===== THE RECORDS

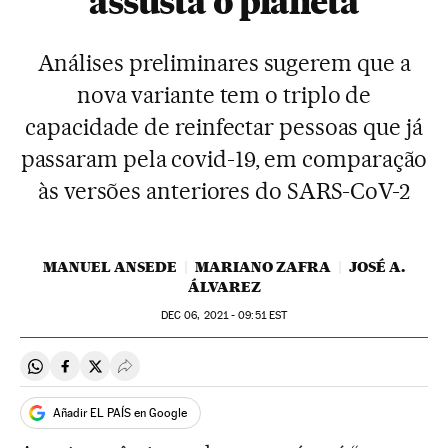
assusta o planeta
Análises preliminares sugerem que a
nova variante tem o triplo de
capacidade de reinfectar pessoas que já
passaram pela covid-19, em comparação
às versões anteriores do SARS-CoV-2
MANUEL ANSEDE
MARIANO ZAFRA
JOSÉ A.
ÁLVAREZ
DEC
06, 2021 - 09:51
EST
Compartir en Whatsapp
Compartir en Facebook
Compartir en Twitter
Desplegar Redes Sociales
Añadir EL PAÍS en Google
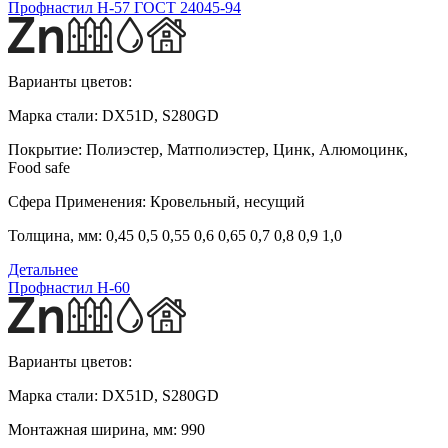
Профнастил Н-57 ГОСТ 24045-94
Варианты цветов:
Марка стали:
DX51D, S280GD
Покрытие:
Полиэстер, Матполиэстер, Цинк, Алюмоцинк,
Food safe
Сфера Применения:
Кровельный, несущий
Толщина, мм:
0,45 0,5 0,55 0,6 0,65 0,7 0,8 0,9 1,0
Детальнее
Профнастил H-60
Варианты цветов:
Марка стали:
DX51D, S280GD
Монтажная ширина, мм:
990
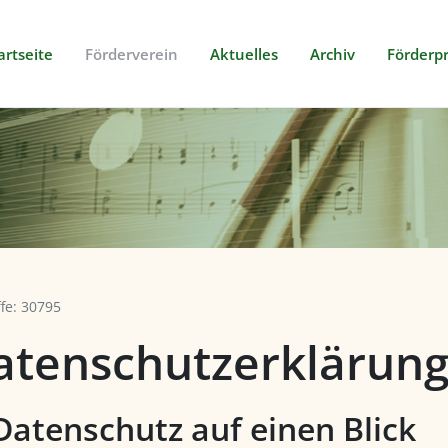
artseite
Förderverein
Aktuelles
Archiv
Förderpr
ffe: 30795
atenschutz­erklärun
 Datenschutz auf einen Blick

==========

WORK TO COMPLETE:
Lay out the lines starting at the one containing "Профнастил Н-57 ГОСТ 24045-94" and ending at the last line of the rows as a Markdown table with the columns No. and Line, numbering each line and leaving out blank lines. Omit the pictures.

YOUR RESPONSE:
| No. | Line |
|---|---|
| 1 | Профнастил Н-57 ГОСТ 24045-94 |
| 2 | Варианты цветов: |
| 3 | Марка стали: |
| 4 | DX51D, S280GD |
| 5 | Покрытие: |
| 6 | Полиэстер, Матполиэстер, Цинк, Алюмоцинк, |
| 7 | Food safe |
| 8 | Сфера Применения: |
| 9 | Кровельный, несущий |
| 10 | Толщина, мм: |
| 11 | 0,45 0,5 0,55 0,6 0,65 0,7 0,8 0,9 1,0 |
| 12 | Детальнее |
| 13 | Профнастил H-60 |
| 14 | Варианты цветов: |
| 15 | Марка стали: |
| 16 | DX51D, S280GD |
| 17 | Монтажная ширина, мм: |
| 18 | 990 |
| 19 | artseite |
| 20 | Förderverein |
| 21 | Aktuelles |
| 22 | Archiv |
| 23 | Förderpr |
| 24 | ffe: 30795 |
| 25 | atenschutz­erklärun |
| 26 |  Datenschutz auf einen Blick |